I will continue my activities in service to our patients and our organization and continue my vigorous functioning as a public educator, working toward the goal, which is coming ever closer, of fully engaging the empathy of the public for those suffering from mental illnesses. Already a formidable force, with an aroused, empathic public behind us, we will be indomitable.

I have been heartened during my presidency by your generous support and the support of the Board of Trustees, the Assembly, and the APA staff. We work together for the good of those we serve. During my two years as your president-elect and president, I heard a great deal about the lack of integration of our field. The division between the biopsychiatrist and the psychodynamic psychiatrist is one that has been frequently discussed. Clearly, we have strong advocates for many modalities in our field. Clearly, this constitutes true eclecticism, individuals deeply involved in areas that they bring to the field, as contrasted with superficiality, which is a light overview of many different areas, with no special investment or in-depth knowledge in any one area.

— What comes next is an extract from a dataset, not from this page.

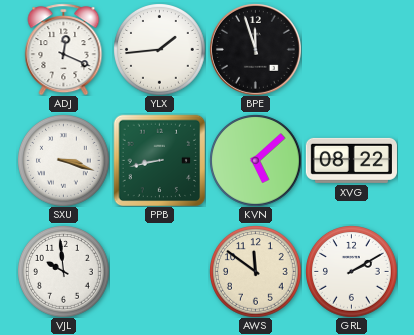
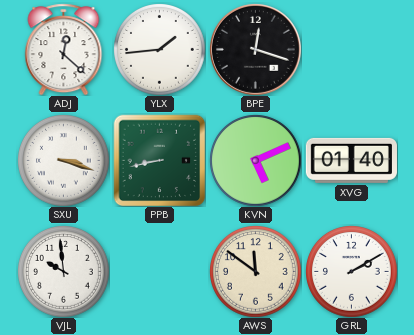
ADJ: 12:19 -> 12:22
BPE: 11:57 -> 12:18
KVN: 5:08 -> 5:11
XVG: 08:22 -> 01:40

Much of the tension I witnessed between biological and psychodynamic orientations was not over control, but reflected intense efforts at integrating complex aspects of our overall discipline.

This is the way we do things in America and American psychiatry--strong proponents of differing perspectives promote integration through heated, at times challenging, discussion and debate. The demands on psychiatrists for integration, given our phenomenal knowledge explosion, are truly enormous. However, we have always been the integrative discipline par excellence, with pressure to integrate far greater than pressure to disintegrate. We have, through our history, moved in the direction of stabilization. Regardless of perspective, our strong advocates of points of view understand the added value of combined approaches and comprehensive knowledge to those we serve. We understand, too, we have much to learn and that we need every helpful modality currently available and more if we are to increase our effectiveness.

These struggles do not disturb me. They are part of the creative ferment of our field, and I have confidence that the difficult but ultimately rewarding, dynamic process of integration will continue over the coming decades, as a reflection also of our dedication to, and understanding of, the importance of continuity.